WHAT IS REQUIRED: Your answer should consist of the lines in the following data that contain "down".

[Data items]
::::

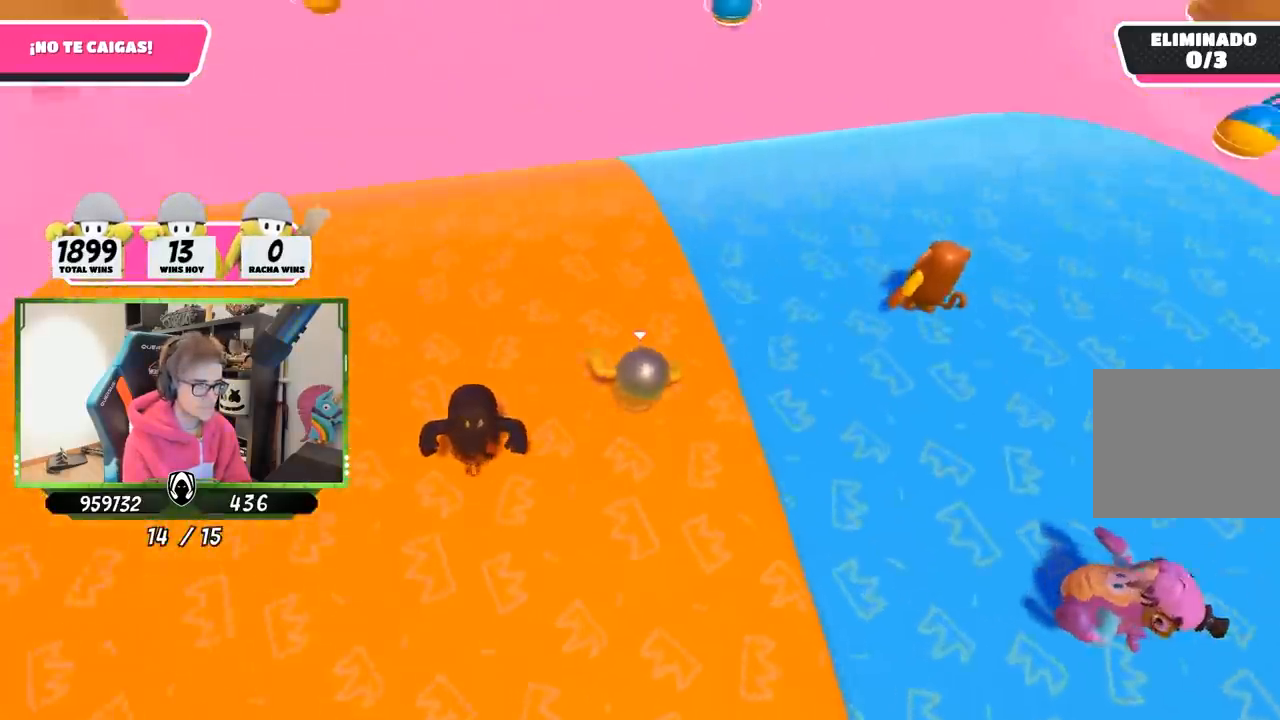
{"buttons": [], "left_stick": "up-right", "right_stick": "right", "events": [[133, "left_stick", "right"], [250, "left_stick", "up-right"], [250, "right_stick", "right"]]}
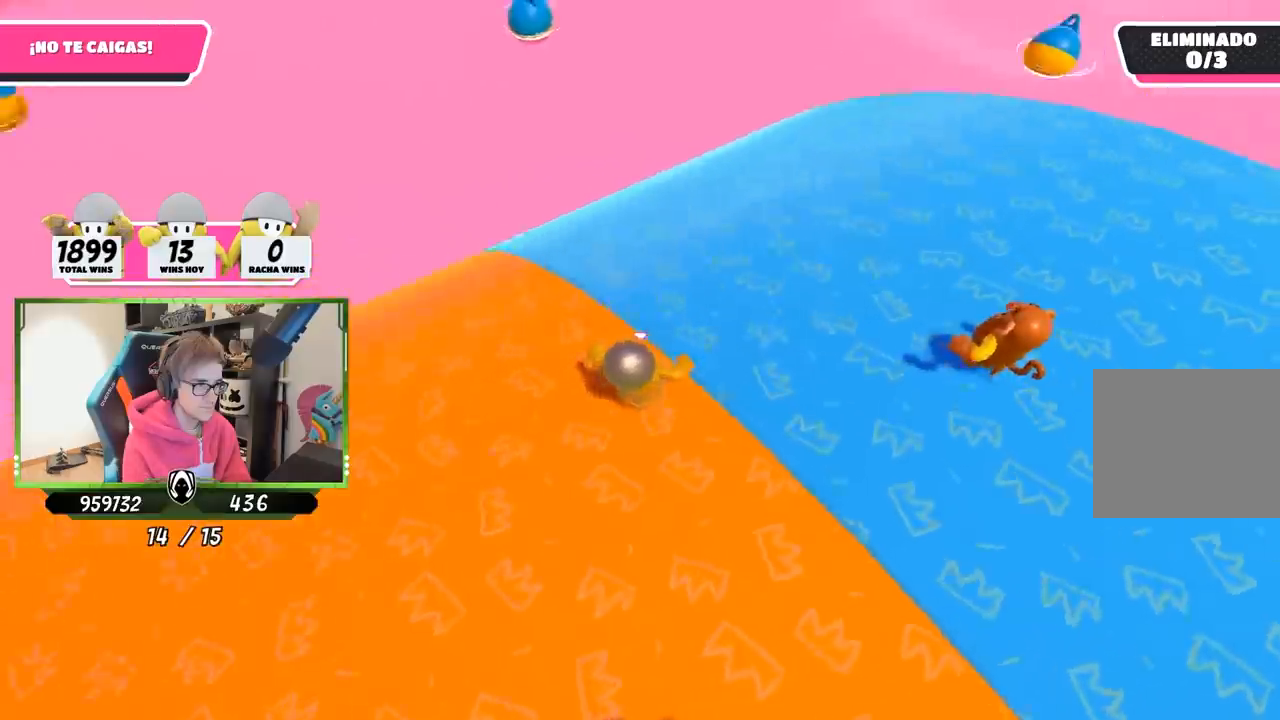
{"buttons": [], "left_stick": "right", "right_stick": "right", "events": [[400, "left_stick", "right"]]}
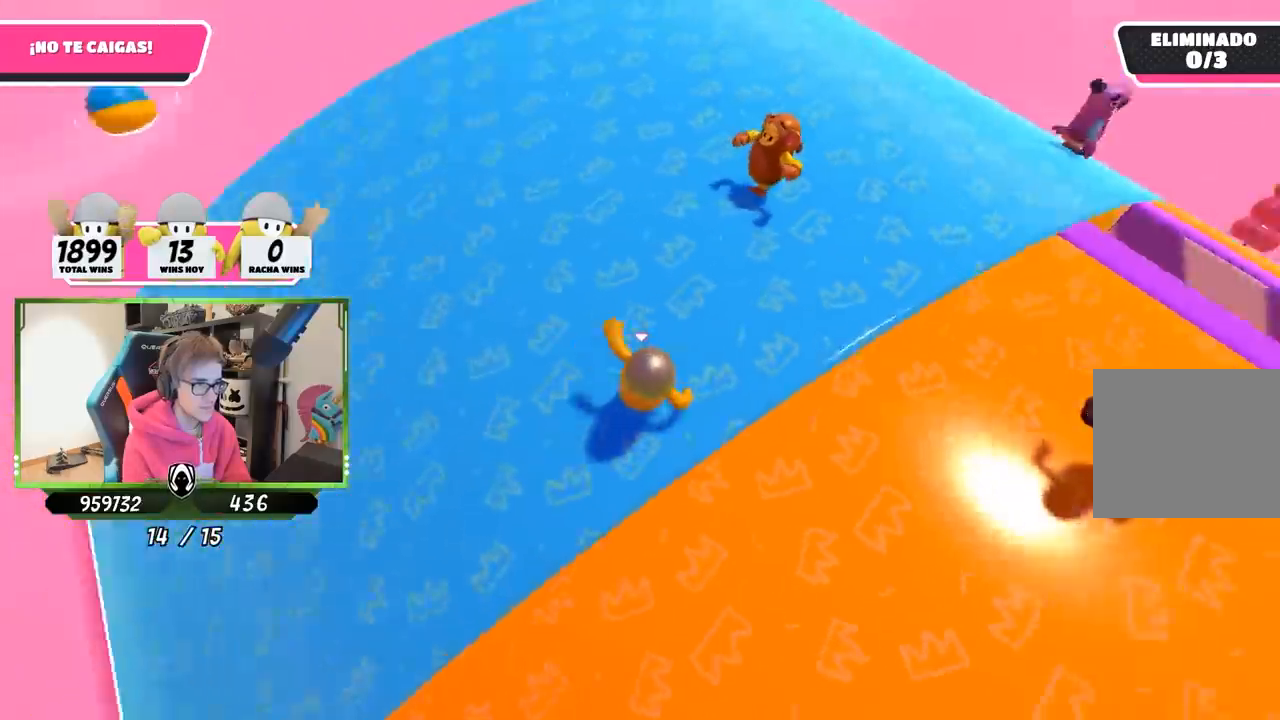
{"buttons": [], "left_stick": "up-left", "right_stick": "center", "events": [[167, "left_stick", "left"], [300, "left_stick", "up"], [467, "left_stick", "up-left"], [467, "right_stick", "center"]]}
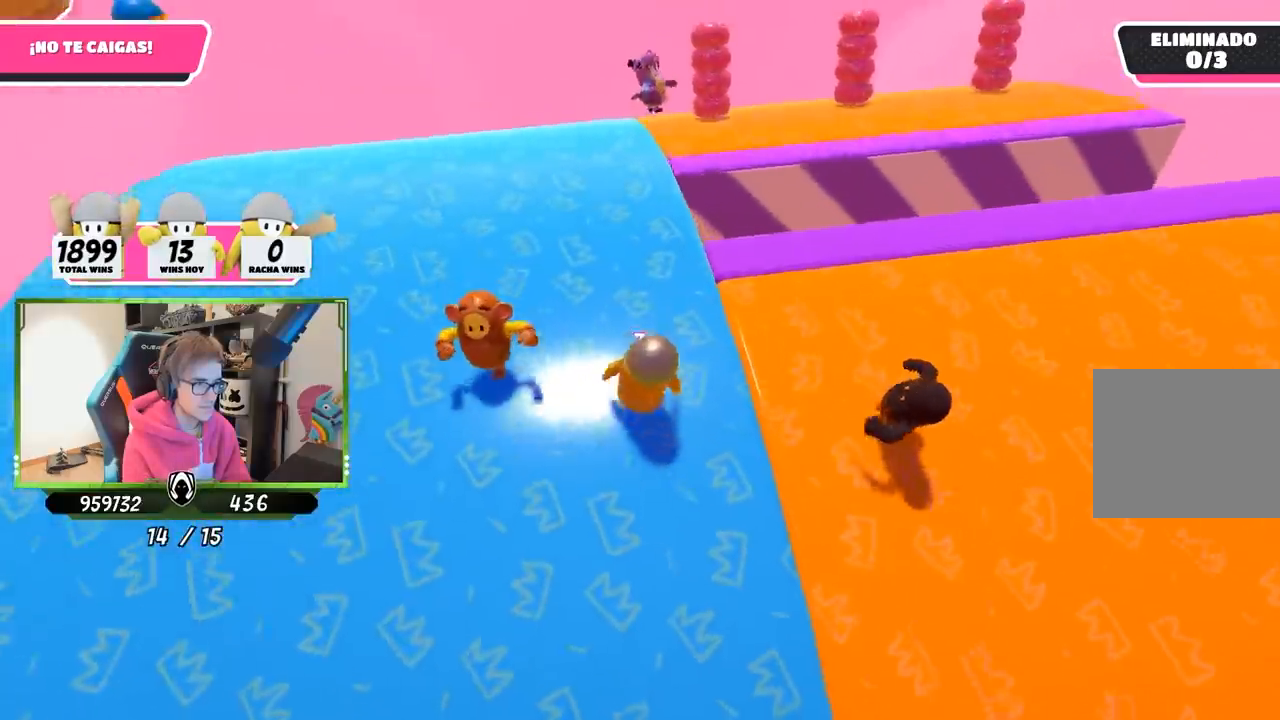
{"buttons": [], "left_stick": "down-left", "right_stick": "down-right", "events": [[67, "left_stick", "center"], [133, "left_stick", "down-right"], [167, "right_stick", "down-right"], [317, "left_stick", "up-left"], [433, "left_stick", "center"], [500, "left_stick", "down-left"]]}
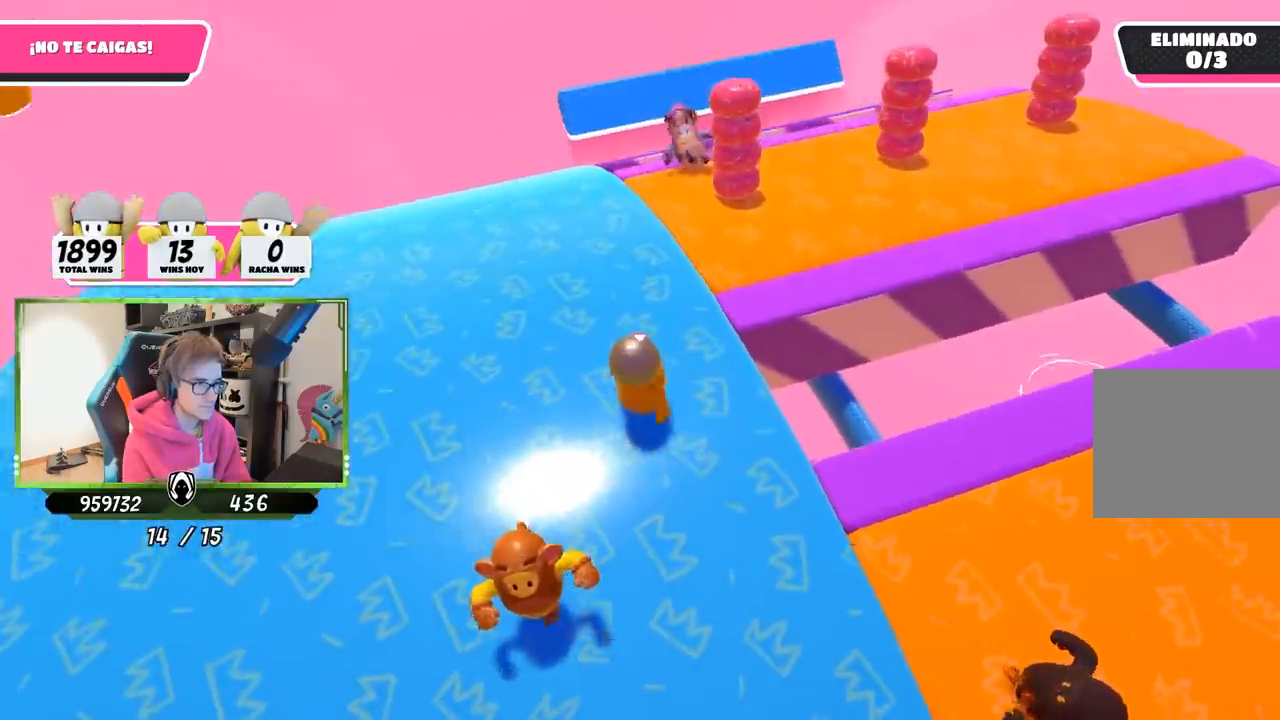
{"buttons": [], "left_stick": "up", "right_stick": "down-right", "events": [[133, "left_stick", "center"], [200, "left_stick", "right"], [333, "left_stick", "left"], [433, "R1", "down"], [433, "left_stick", "up"], [483, "R1", "up"]]}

::::

RESULT OF THE EXERCISE:
{"buttons": [], "left_stick": "down-left", "right_stick": "down-right", "events": [[67, "left_stick", "center"], [133, "left_stick", "down-right"], [167, "right_stick", "down-right"], [317, "left_stick", "up-left"], [433, "left_stick", "center"], [500, "left_stick", "down-left"]]}
{"buttons": [], "left_stick": "up", "right_stick": "down-right", "events": [[133, "left_stick", "center"], [200, "left_stick", "right"], [333, "left_stick", "left"], [433, "R1", "down"], [433, "left_stick", "up"], [483, "R1", "up"]]}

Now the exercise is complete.